With pictures removed, output every record below exactly as written.

********************

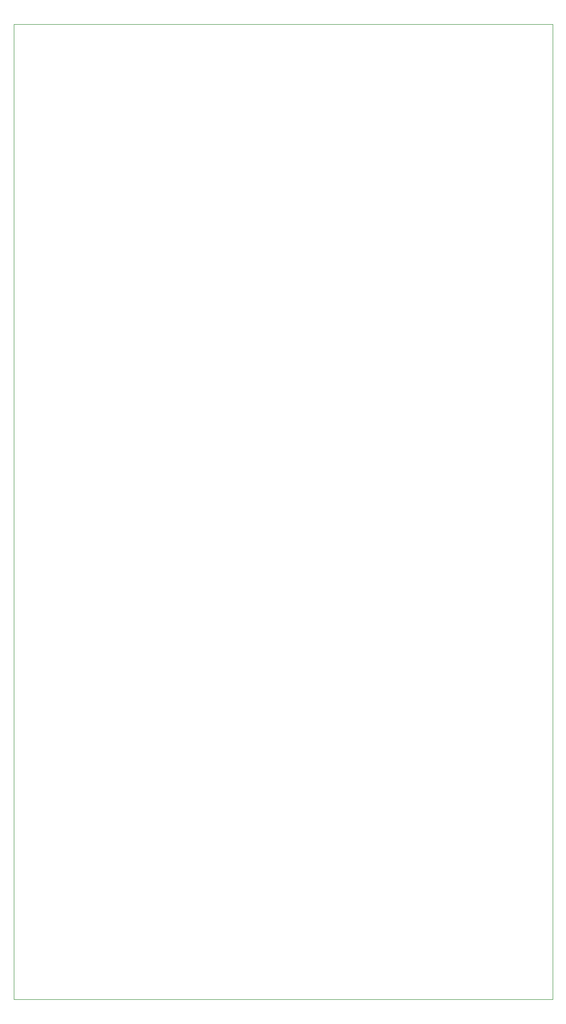
<source format=gbr>
%TF.GenerationSoftware,KiCad,Pcbnew,(5.1.6)-1*%
%TF.CreationDate,2020-10-11T20:34:23-04:00*%
%TF.ProjectId,ir_emitter,69725f65-6d69-4747-9465-722e6b696361,v02*%
%TF.SameCoordinates,Original*%
%TF.FileFunction,Profile,NP*%
%FSLAX46Y46*%
G04 Gerber Fmt 4.6, Leading zero omitted, Abs format (unit mm)*
G04 Created by KiCad (PCBNEW (5.1.6)-1) date 2020-10-11 20:34:23*
%MOMM*%
%LPD*%
G01*
G04 APERTURE LIST*
%TA.AperFunction,Profile*%
%ADD10C,0.050000*%
%TD*%
G04 APERTURE END LIST*
D10*
X176022000Y-184912000D02*
X83566000Y-184912000D01*
X176022000Y-17780000D02*
X176022000Y-184912000D01*
X83566000Y-17780000D02*
X176022000Y-17780000D01*
X83566000Y-184912000D02*
X83566000Y-17780000D01*
M02*

</source>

********************

◆ **SOLUTION TO THIS TASK**
<source format=gbr>
%TF.GenerationSoftware,KiCad,Pcbnew,(5.1.6)-1*%
%TF.CreationDate,2020-10-11T20:34:23-04:00*%
%TF.ProjectId,ir_emitter,69725f65-6d69-4747-9465-722e6b696361,v02*%
%TF.SameCoordinates,Original*%
%TF.FileFunction,Profile,NP*%
%FSLAX46Y46*%
G04 Gerber Fmt 4.6, Leading zero omitted, Abs format (unit mm)*
G04 Created by KiCad (PCBNEW (5.1.6)-1) date 2020-10-11 20:34:23*
%MOMM*%
%LPD*%
G01*
G04 APERTURE LIST*
%TA.AperFunction,Profile*%
%ADD10C,0.050000*%
%TD*%
G04 APERTURE END LIST*
D10*
X176022000Y-184912000D02*
X83566000Y-184912000D01*
X176022000Y-17780000D02*
X176022000Y-184912000D01*
X83566000Y-17780000D02*
X176022000Y-17780000D01*
X83566000Y-184912000D02*
X83566000Y-17780000D01*
M02*

</source>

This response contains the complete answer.